Exact copy, no pictures: output each line below as it stands.

# Dataset extract:
· · · · ·
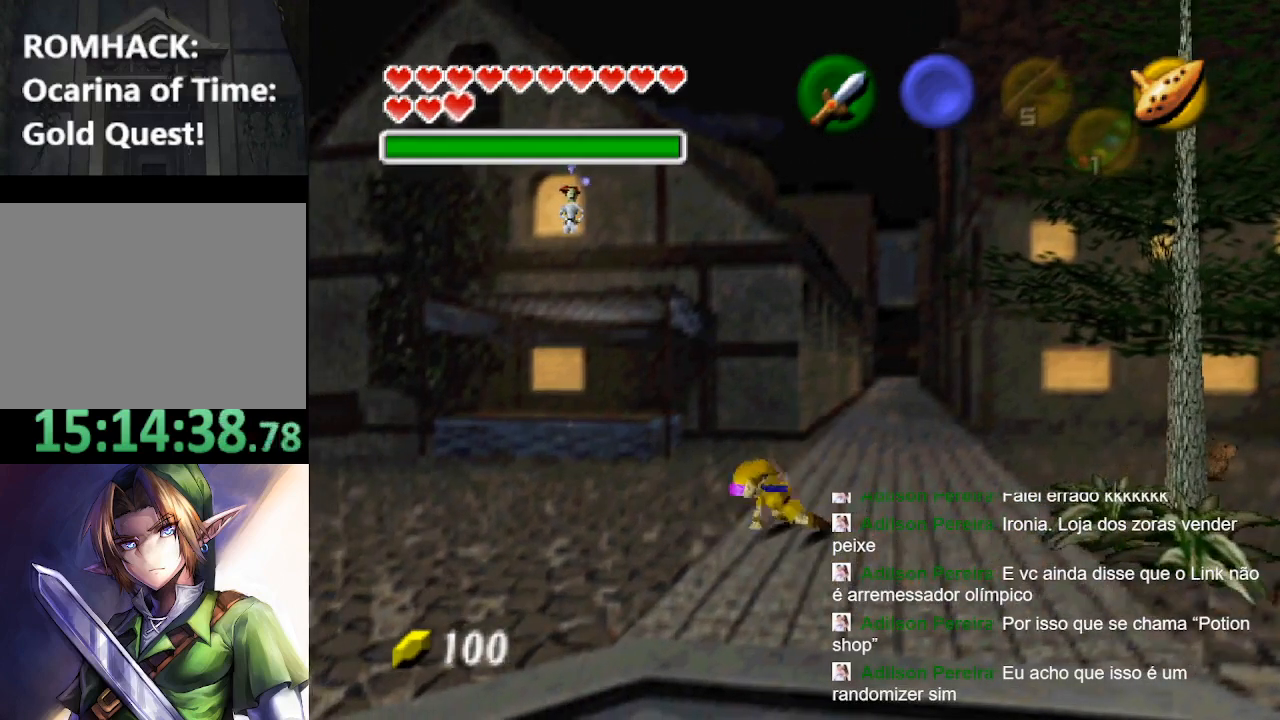
{"buttons": ["B", "L2"], "left_stick": "center", "right_stick": "center", "events": [[67, "left_stick", "center"], [133, "Y", "up"], [167, "L2", "down"], [167, "R1", "up"], [467, "B", "down"]]}
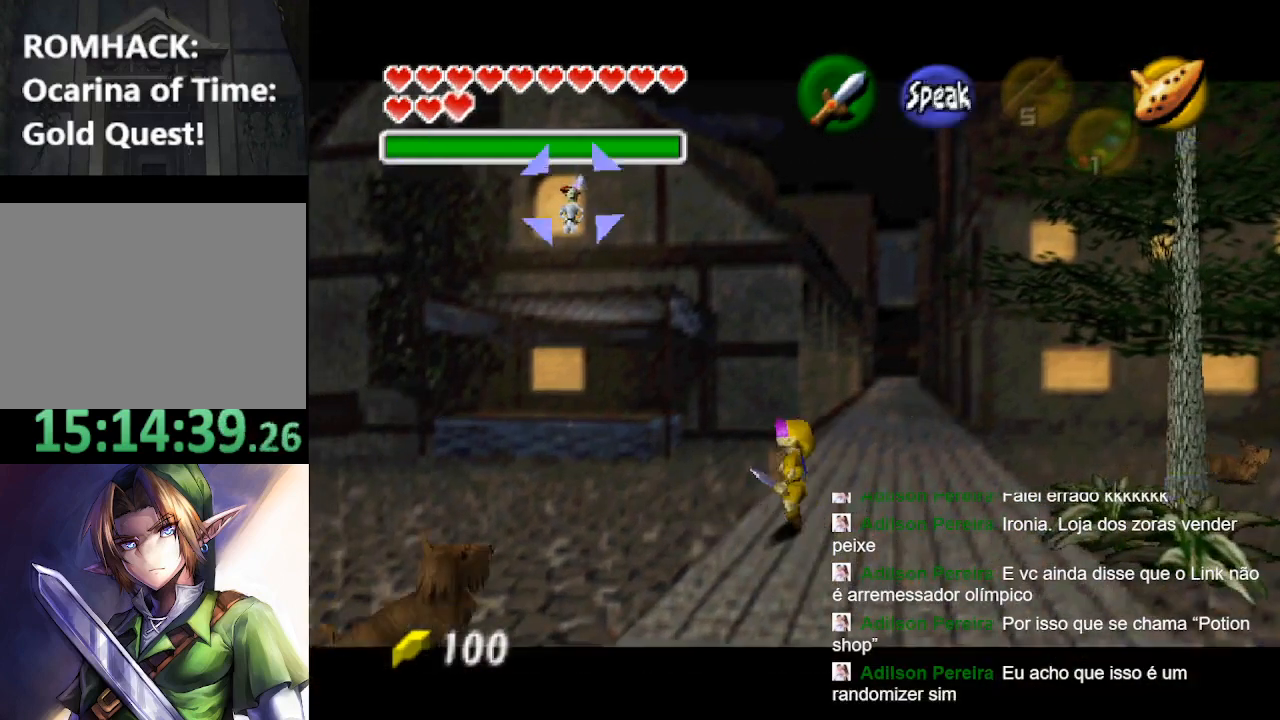
{"buttons": [], "left_stick": "center", "right_stick": "center", "events": [[100, "B", "up"], [333, "L2", "up"]]}
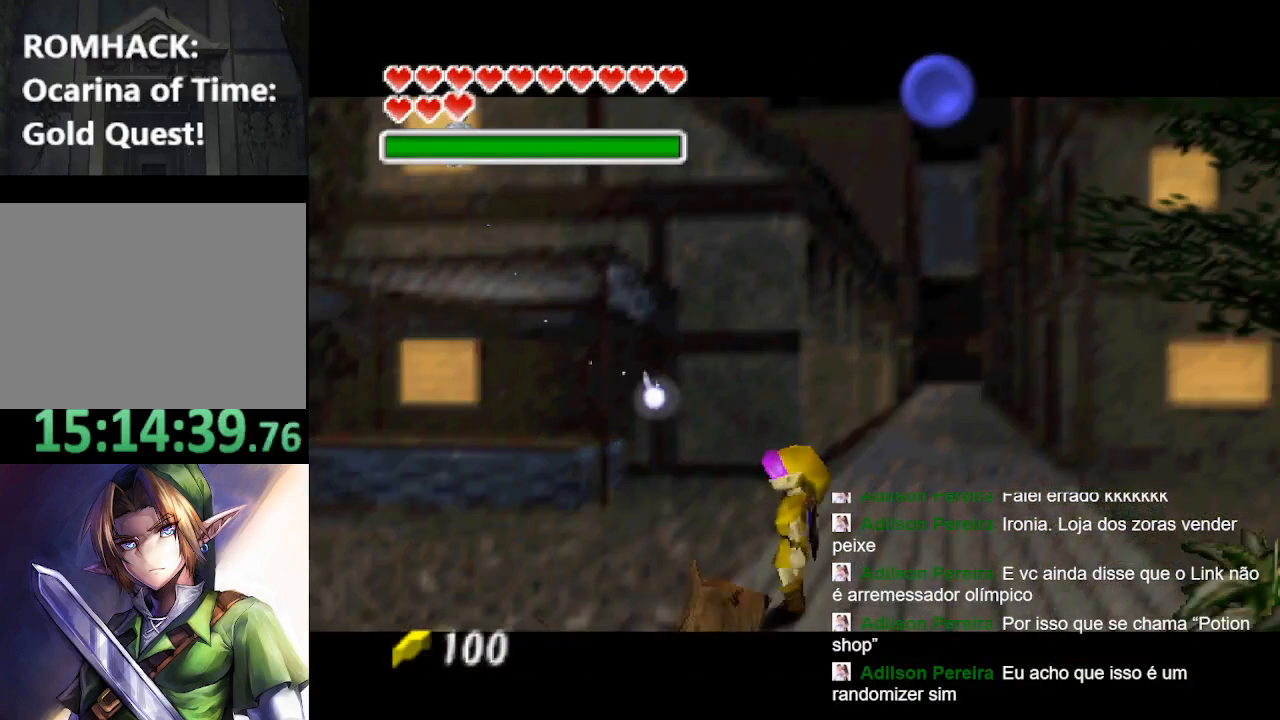
{"buttons": ["Y"], "left_stick": "down", "right_stick": "center", "events": [[100, "left_stick", "down"], [500, "Y", "down"]]}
· · · · ·
# Written reply:
{"buttons": ["B", "L2"], "left_stick": "center", "right_stick": "center", "events": [[67, "left_stick", "center"], [133, "Y", "up"], [167, "L2", "down"], [167, "R1", "up"], [467, "B", "down"]]}
{"buttons": [], "left_stick": "center", "right_stick": "center", "events": [[100, "B", "up"], [333, "L2", "up"]]}
{"buttons": ["Y"], "left_stick": "down", "right_stick": "center", "events": [[100, "left_stick", "down"], [500, "Y", "down"]]}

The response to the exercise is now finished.